Good news: You have just been offered a job in another state, with great pay and opportunities for advancement. Not-so-good news: If you are a divorced parent with court ordered time-sharing schedule for your child or children, you may have to jump a few hurdles before you can get out there and start climbing the corporate ladder.
In order to relocate your child or children 50 miles or more from the residence that existed at the time of the divorce, a parent has two choices:
Obtain the written consent of all parties who are entitled to access to or time-sharing with the child or children
Petition the court for approval to move
If you are fortunate enough to have a time-sharing arrangement where the parties are inclined to be amicable, the Florida child relocation statute requires only that you submit their written consent to the court for ratification. The agreement must include a time-sharing schedule for each interested party and a description of the transportation arrangements related to the time-sharing. So long as none of the parties requests a hearing within 10 days after the document is submitted, the court may deem that the move is in the best interest of the child and approve the move or relocation.

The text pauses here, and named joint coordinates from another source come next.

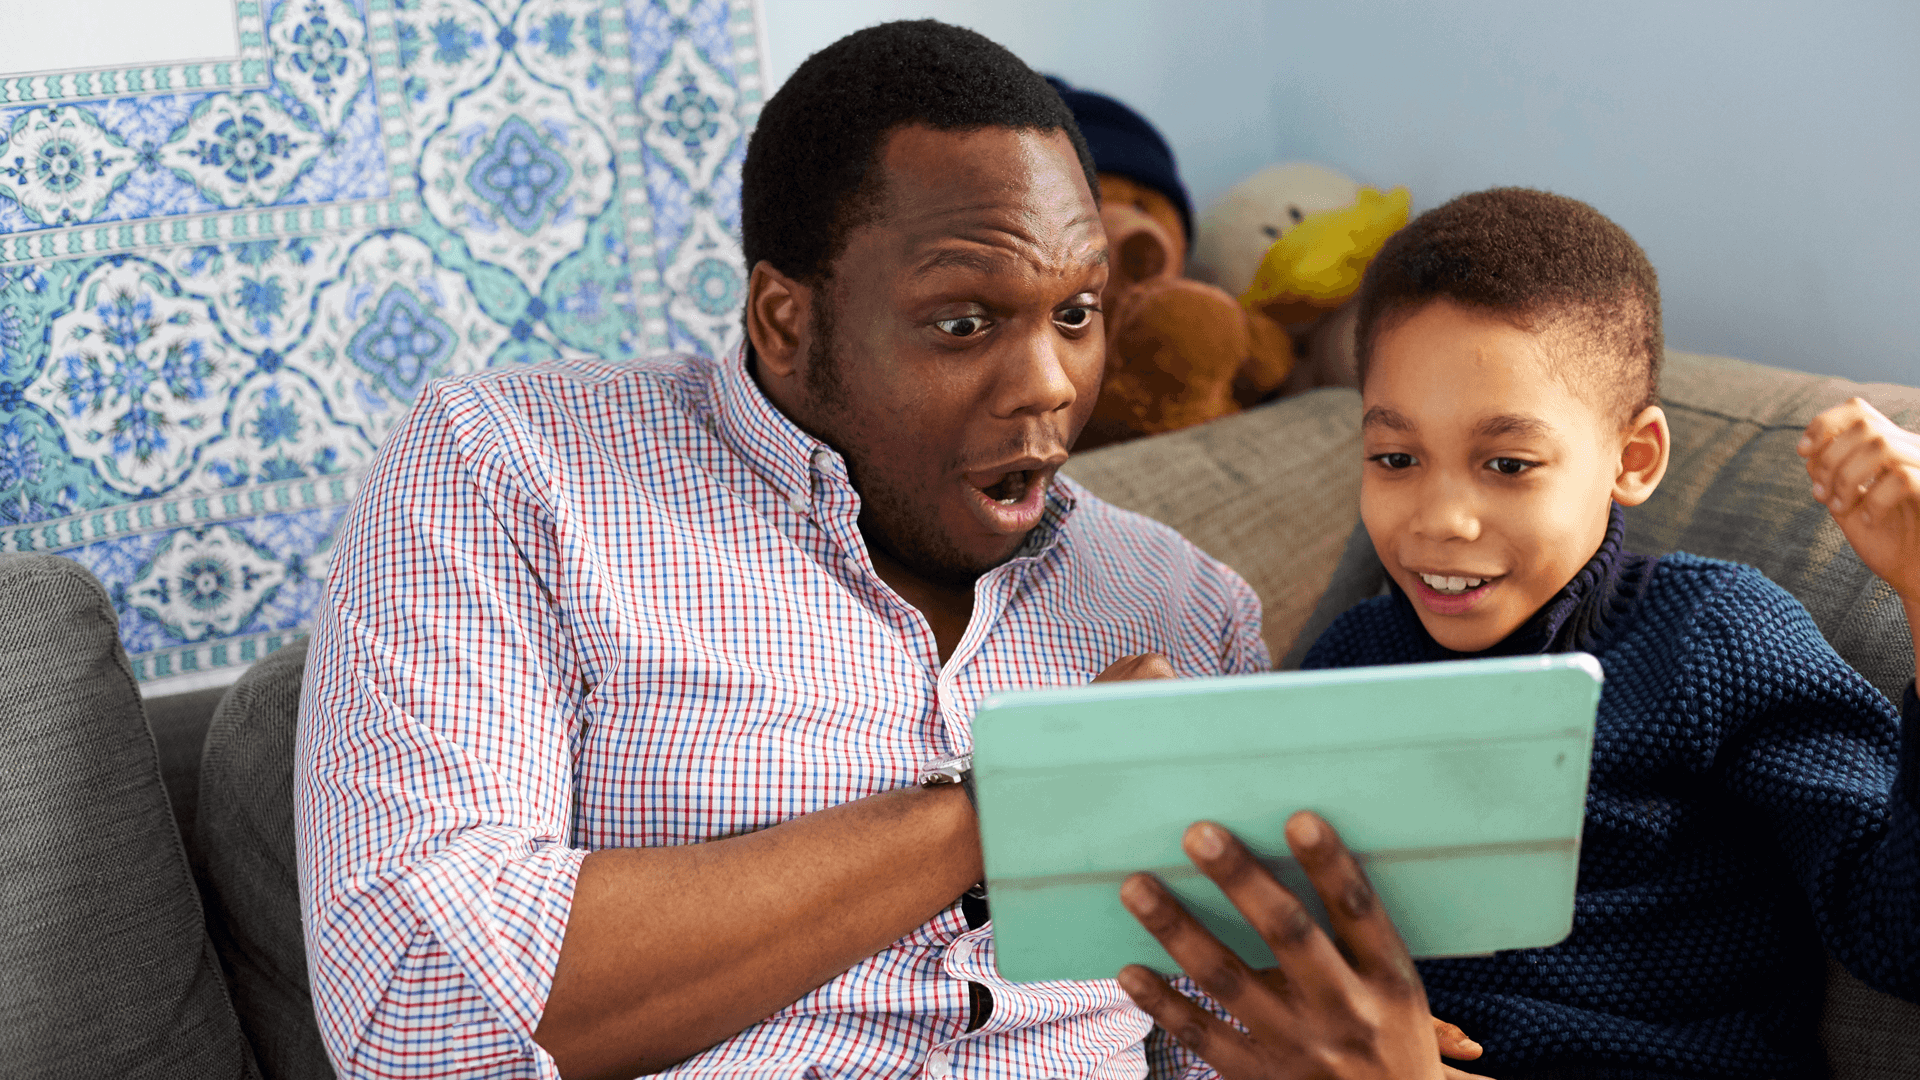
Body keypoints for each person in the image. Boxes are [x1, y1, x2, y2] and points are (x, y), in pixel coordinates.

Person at [294, 19, 1470, 1080]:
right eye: (965, 322)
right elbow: (416, 1005)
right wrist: (1006, 806)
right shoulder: (511, 471)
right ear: (787, 324)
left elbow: (1222, 1041)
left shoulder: (1182, 606)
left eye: (1078, 312)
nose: (1052, 385)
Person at [1296, 186, 1920, 1079]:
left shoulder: (1715, 638)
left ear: (1633, 461)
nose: (1441, 519)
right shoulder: (1350, 663)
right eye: (1396, 459)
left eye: (1507, 465)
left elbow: (1901, 937)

If, on the other hand, the outlook for obtaining consent is not so rosy, the road to elsewhere may be a bit bumpier. Your family law attorney needs to file a Petition to relocate with the court, and have it served on the other parent or anyone else entitled to access to or time-sharing with the child — all of whom have the opportunity to respond with an objection within 20 days. If someone does object, the court holds a hearing and makes a decision. But if no one objects, and the court finds no reason to deny your petition, you and your children will be free to go.